▶ TASK ITEM
In the copy, include every entry exactly but none of the pictures.

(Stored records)
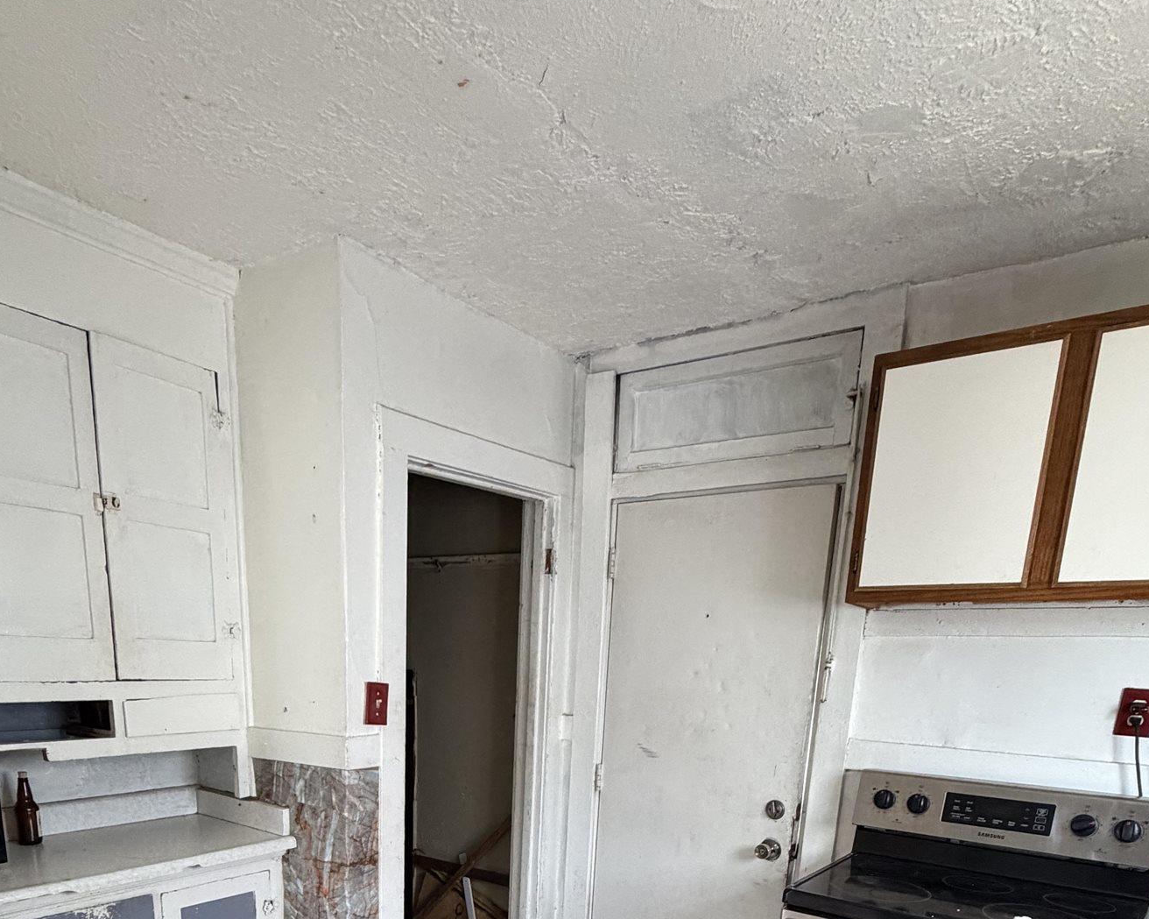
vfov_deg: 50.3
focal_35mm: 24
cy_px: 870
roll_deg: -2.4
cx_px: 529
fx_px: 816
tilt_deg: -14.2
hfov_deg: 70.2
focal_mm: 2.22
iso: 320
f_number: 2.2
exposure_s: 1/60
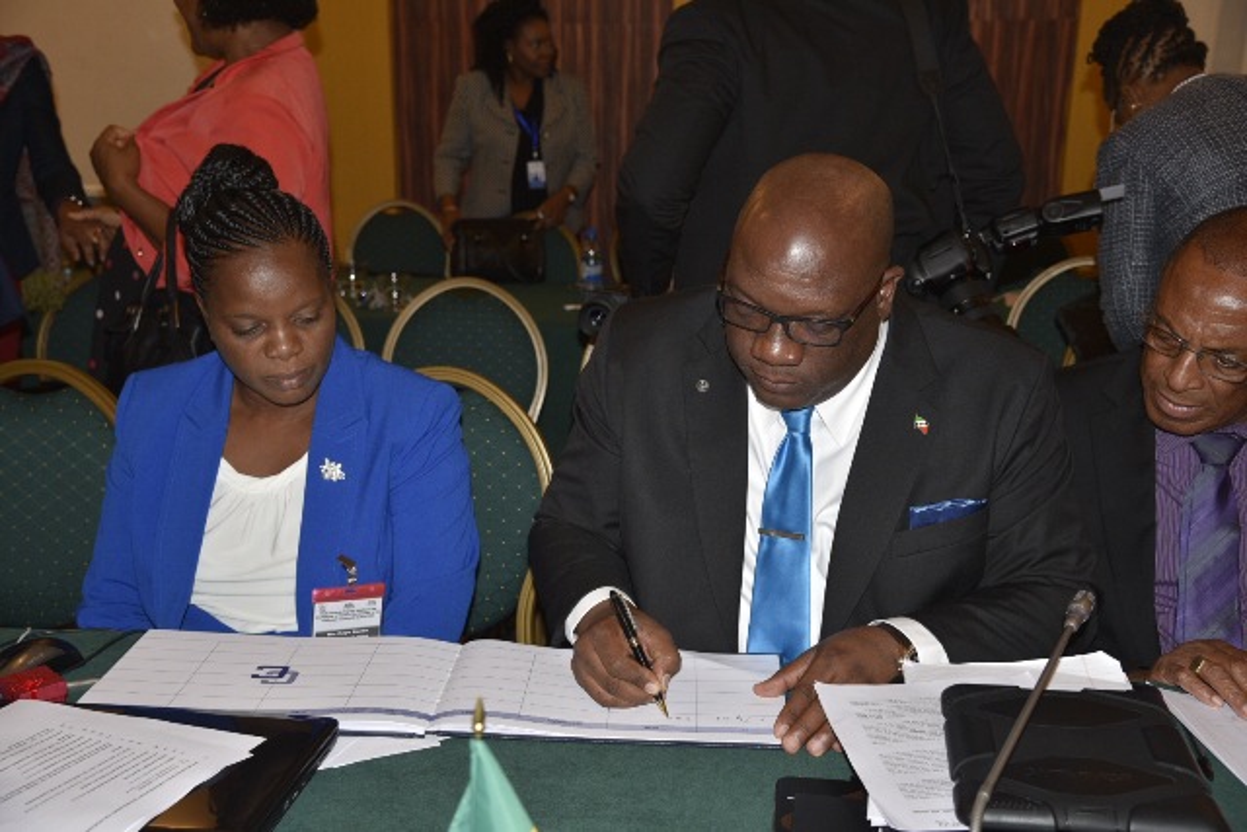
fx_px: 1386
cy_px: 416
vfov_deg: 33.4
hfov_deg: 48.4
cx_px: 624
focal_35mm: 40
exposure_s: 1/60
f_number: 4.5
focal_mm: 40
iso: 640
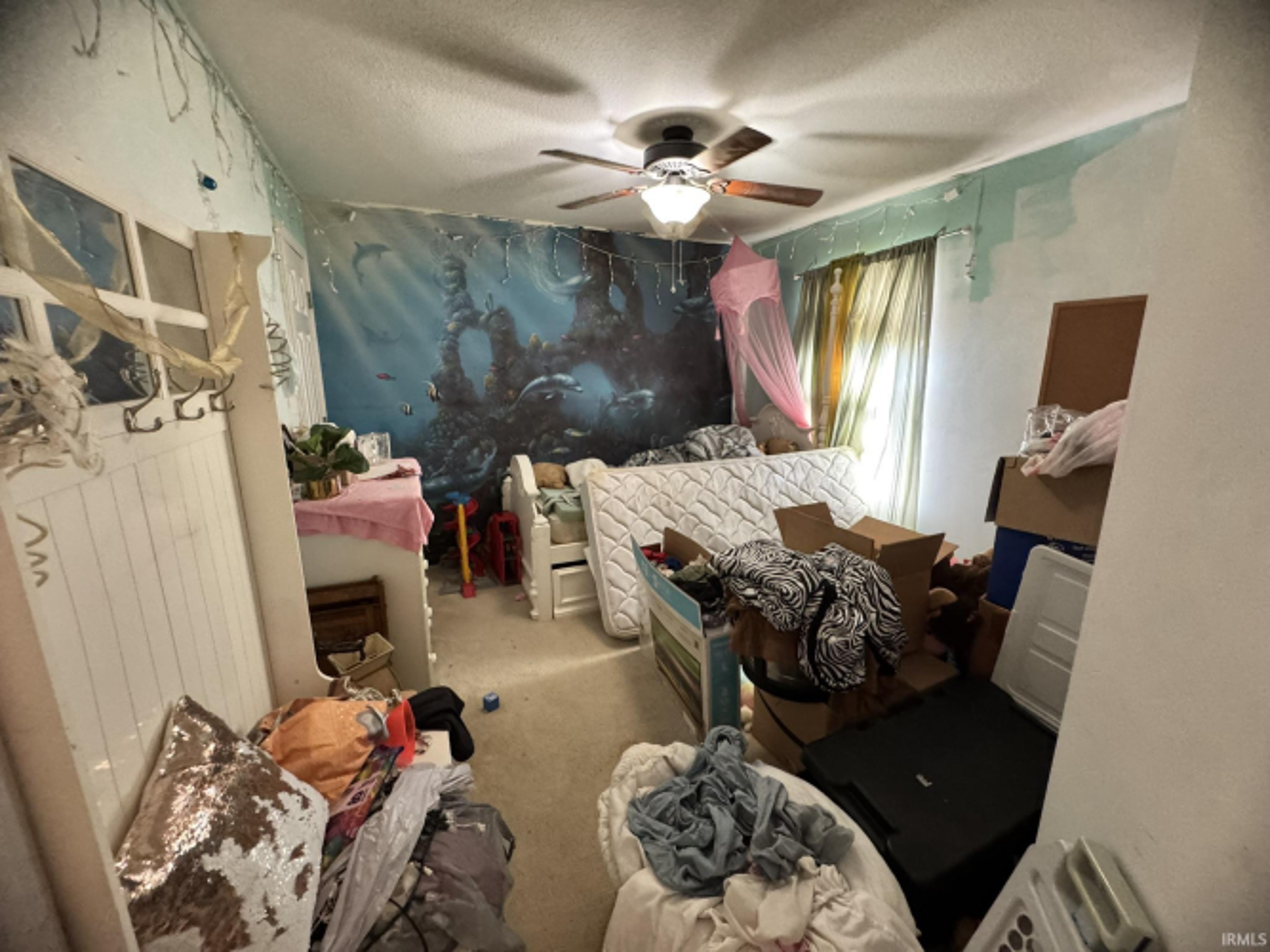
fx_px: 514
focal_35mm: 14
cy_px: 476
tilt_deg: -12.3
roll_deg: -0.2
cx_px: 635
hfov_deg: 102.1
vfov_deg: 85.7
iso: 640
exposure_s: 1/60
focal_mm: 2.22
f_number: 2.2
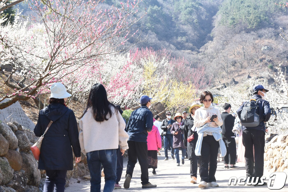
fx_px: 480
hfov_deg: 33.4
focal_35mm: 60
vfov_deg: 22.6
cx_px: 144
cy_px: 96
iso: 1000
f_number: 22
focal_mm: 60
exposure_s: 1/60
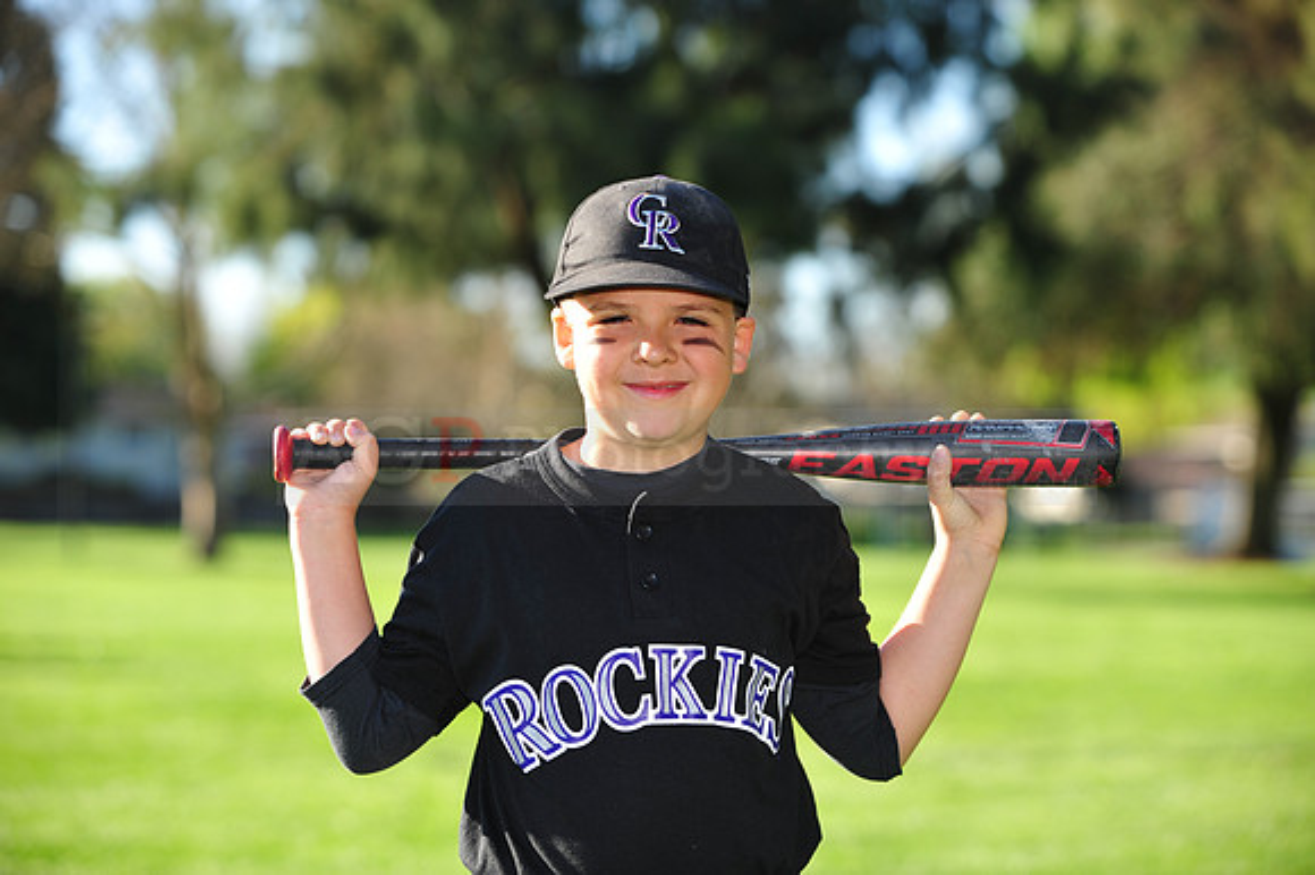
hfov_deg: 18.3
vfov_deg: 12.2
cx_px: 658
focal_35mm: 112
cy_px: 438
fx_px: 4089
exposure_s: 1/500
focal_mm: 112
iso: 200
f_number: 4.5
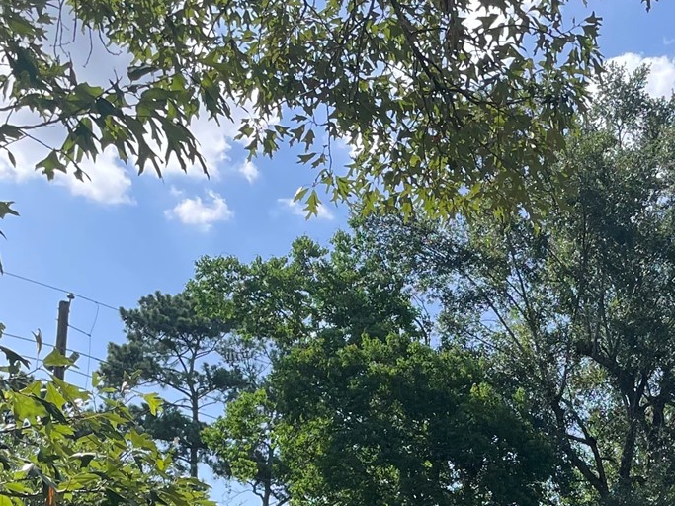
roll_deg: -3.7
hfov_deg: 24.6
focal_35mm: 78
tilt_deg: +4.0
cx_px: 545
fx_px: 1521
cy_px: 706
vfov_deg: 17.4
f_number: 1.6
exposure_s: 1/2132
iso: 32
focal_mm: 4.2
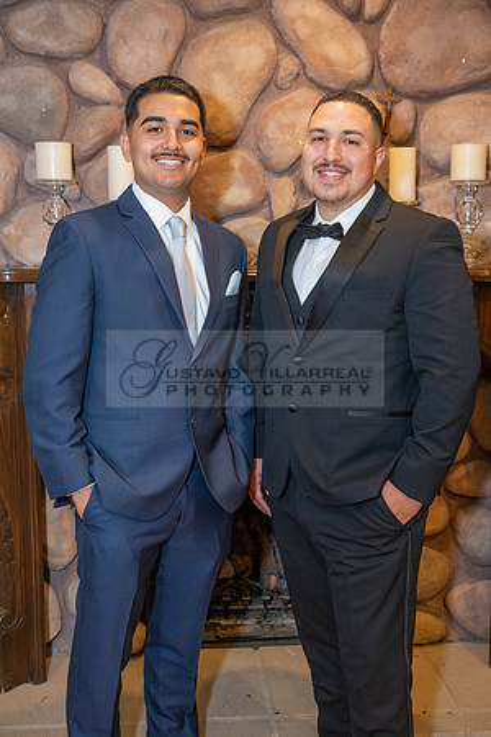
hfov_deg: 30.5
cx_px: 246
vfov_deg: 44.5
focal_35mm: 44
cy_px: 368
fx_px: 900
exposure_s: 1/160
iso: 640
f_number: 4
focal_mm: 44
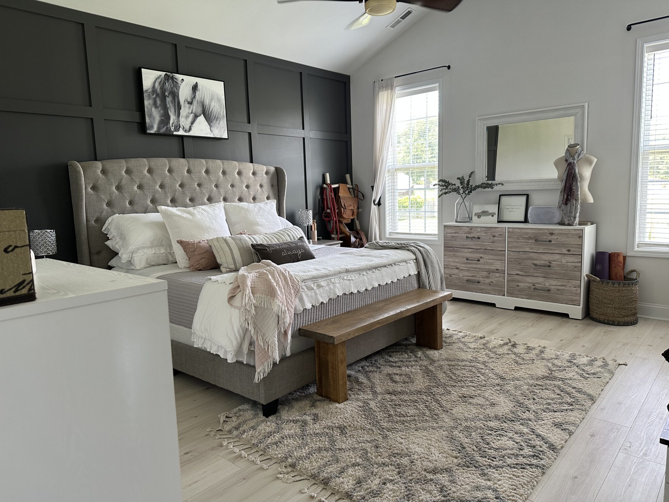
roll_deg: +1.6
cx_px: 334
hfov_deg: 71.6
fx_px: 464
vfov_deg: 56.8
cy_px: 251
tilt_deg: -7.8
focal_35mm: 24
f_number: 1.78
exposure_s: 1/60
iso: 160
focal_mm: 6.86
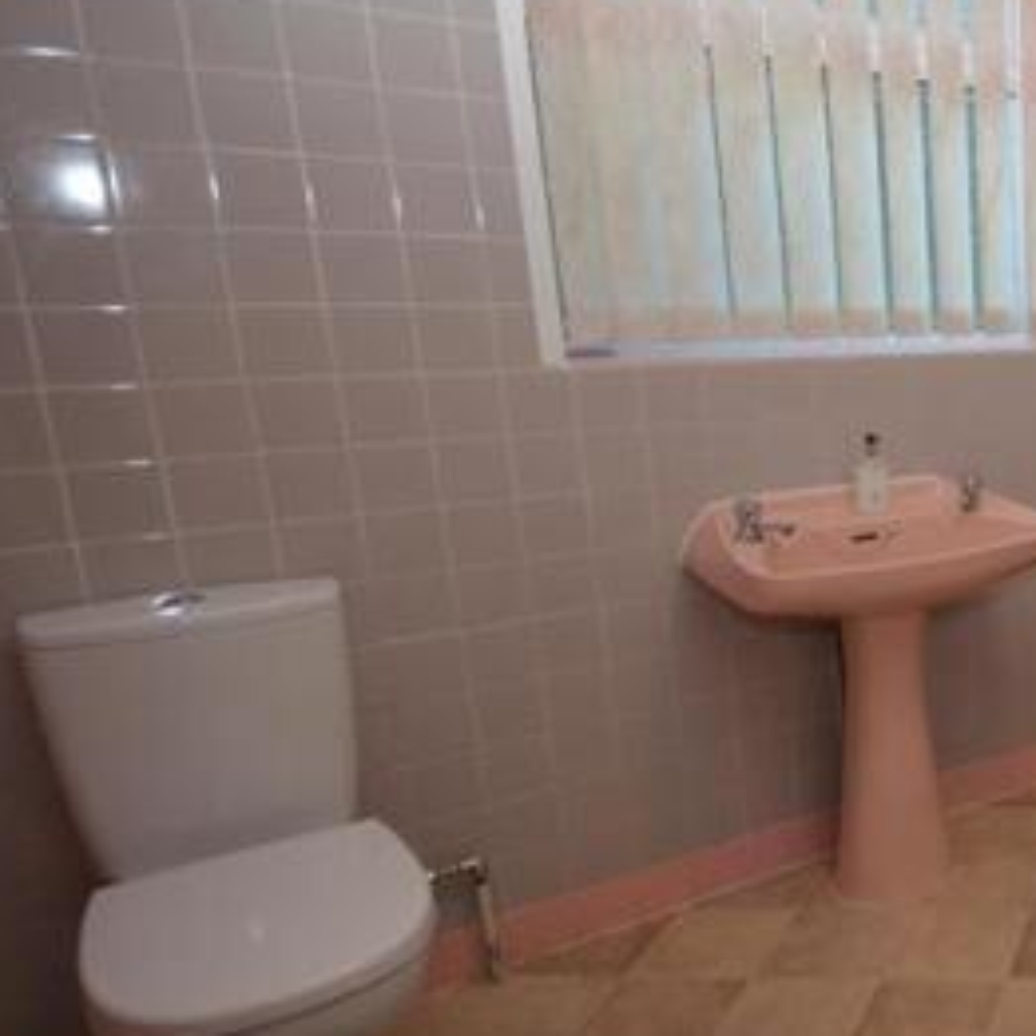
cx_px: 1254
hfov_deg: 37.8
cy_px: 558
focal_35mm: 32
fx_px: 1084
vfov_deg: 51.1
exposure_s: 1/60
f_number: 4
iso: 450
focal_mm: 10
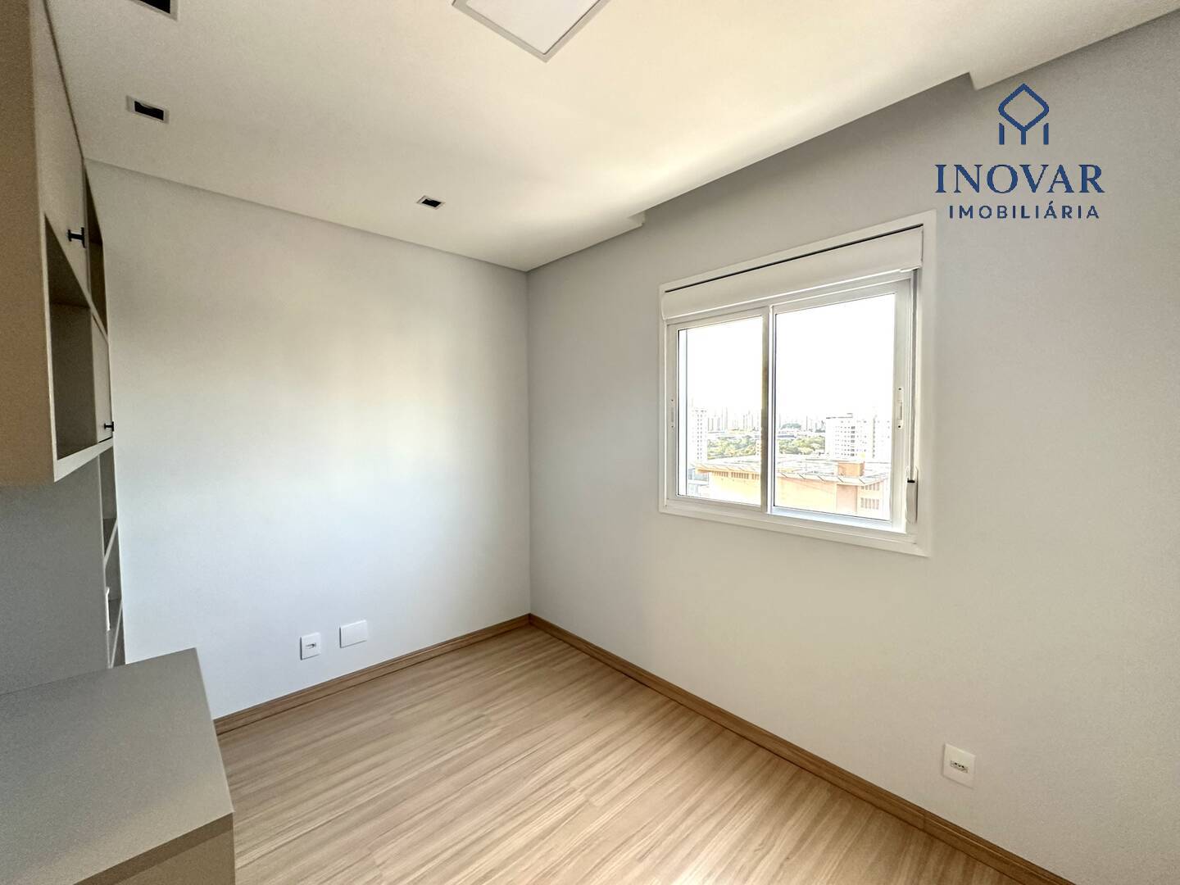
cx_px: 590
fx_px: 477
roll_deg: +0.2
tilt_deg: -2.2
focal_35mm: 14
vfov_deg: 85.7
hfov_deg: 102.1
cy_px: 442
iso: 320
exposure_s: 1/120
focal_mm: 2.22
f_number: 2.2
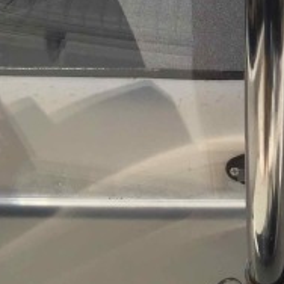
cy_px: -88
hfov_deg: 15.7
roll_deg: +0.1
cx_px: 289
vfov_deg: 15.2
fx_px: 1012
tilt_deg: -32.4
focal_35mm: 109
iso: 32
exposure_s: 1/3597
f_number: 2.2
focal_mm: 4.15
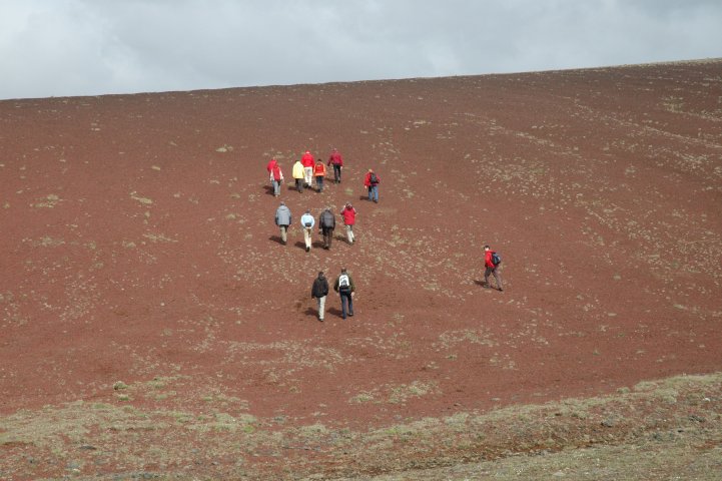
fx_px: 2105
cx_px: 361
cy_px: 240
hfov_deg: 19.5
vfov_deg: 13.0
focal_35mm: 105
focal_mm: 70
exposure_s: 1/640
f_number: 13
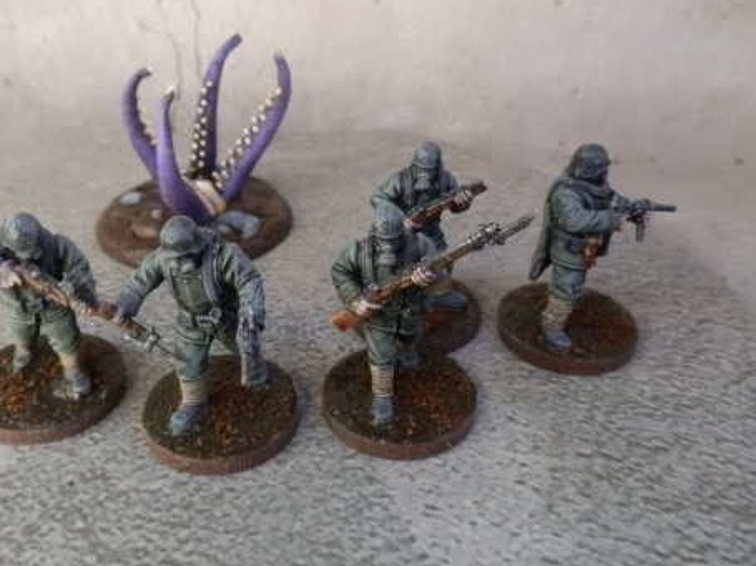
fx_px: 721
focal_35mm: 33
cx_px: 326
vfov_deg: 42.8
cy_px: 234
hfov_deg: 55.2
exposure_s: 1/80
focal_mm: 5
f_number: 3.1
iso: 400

▶ PROBLEM SOLUTION
vfov_deg: 50.3
focal_35mm: 24
cy_px: 870
roll_deg: -2.4
cx_px: 529
fx_px: 816
tilt_deg: -14.2
hfov_deg: 70.2
focal_mm: 2.22
iso: 320
f_number: 2.2
exposure_s: 1/60
fx_px: 1386
cy_px: 416
vfov_deg: 33.4
hfov_deg: 48.4
cx_px: 624
focal_35mm: 40
exposure_s: 1/60
f_number: 4.5
focal_mm: 40
iso: 640
fx_px: 514
focal_35mm: 14
cy_px: 476
tilt_deg: -12.3
roll_deg: -0.2
cx_px: 635
hfov_deg: 102.1
vfov_deg: 85.7
iso: 640
exposure_s: 1/60
focal_mm: 2.22
f_number: 2.2
fx_px: 480
hfov_deg: 33.4
focal_35mm: 60
vfov_deg: 22.6
cx_px: 144
cy_px: 96
iso: 1000
f_number: 22
focal_mm: 60
exposure_s: 1/60
hfov_deg: 18.3
vfov_deg: 12.2
cx_px: 658
focal_35mm: 112
cy_px: 438
fx_px: 4089
exposure_s: 1/500
focal_mm: 112
iso: 200
f_number: 4.5
roll_deg: -3.7
hfov_deg: 24.6
focal_35mm: 78
tilt_deg: +4.0
cx_px: 545
fx_px: 1521
cy_px: 706
vfov_deg: 17.4
f_number: 1.6
exposure_s: 1/2132
iso: 32
focal_mm: 4.2
hfov_deg: 30.5
cx_px: 246
vfov_deg: 44.5
focal_35mm: 44
cy_px: 368
fx_px: 900
exposure_s: 1/160
iso: 640
f_number: 4
focal_mm: 44
roll_deg: +1.6
cx_px: 334
hfov_deg: 71.6
fx_px: 464
vfov_deg: 56.8
cy_px: 251
tilt_deg: -7.8
focal_35mm: 24
f_number: 1.78
exposure_s: 1/60
iso: 160
focal_mm: 6.86
cx_px: 1254
hfov_deg: 37.8
cy_px: 558
focal_35mm: 32
fx_px: 1084
vfov_deg: 51.1
exposure_s: 1/60
f_number: 4
iso: 450
focal_mm: 10
cx_px: 590
fx_px: 477
roll_deg: +0.2
tilt_deg: -2.2
focal_35mm: 14
vfov_deg: 85.7
hfov_deg: 102.1
cy_px: 442
iso: 320
exposure_s: 1/120
focal_mm: 2.22
f_number: 2.2
cy_px: -88
hfov_deg: 15.7
roll_deg: +0.1
cx_px: 289
vfov_deg: 15.2
fx_px: 1012
tilt_deg: -32.4
focal_35mm: 109
iso: 32
exposure_s: 1/3597
f_number: 2.2
focal_mm: 4.15
fx_px: 2105
cx_px: 361
cy_px: 240
hfov_deg: 19.5
vfov_deg: 13.0
focal_35mm: 105
focal_mm: 70
exposure_s: 1/640
f_number: 13
fx_px: 721
focal_35mm: 33
cx_px: 326
vfov_deg: 42.8
cy_px: 234
hfov_deg: 55.2
exposure_s: 1/80
focal_mm: 5
f_number: 3.1
iso: 400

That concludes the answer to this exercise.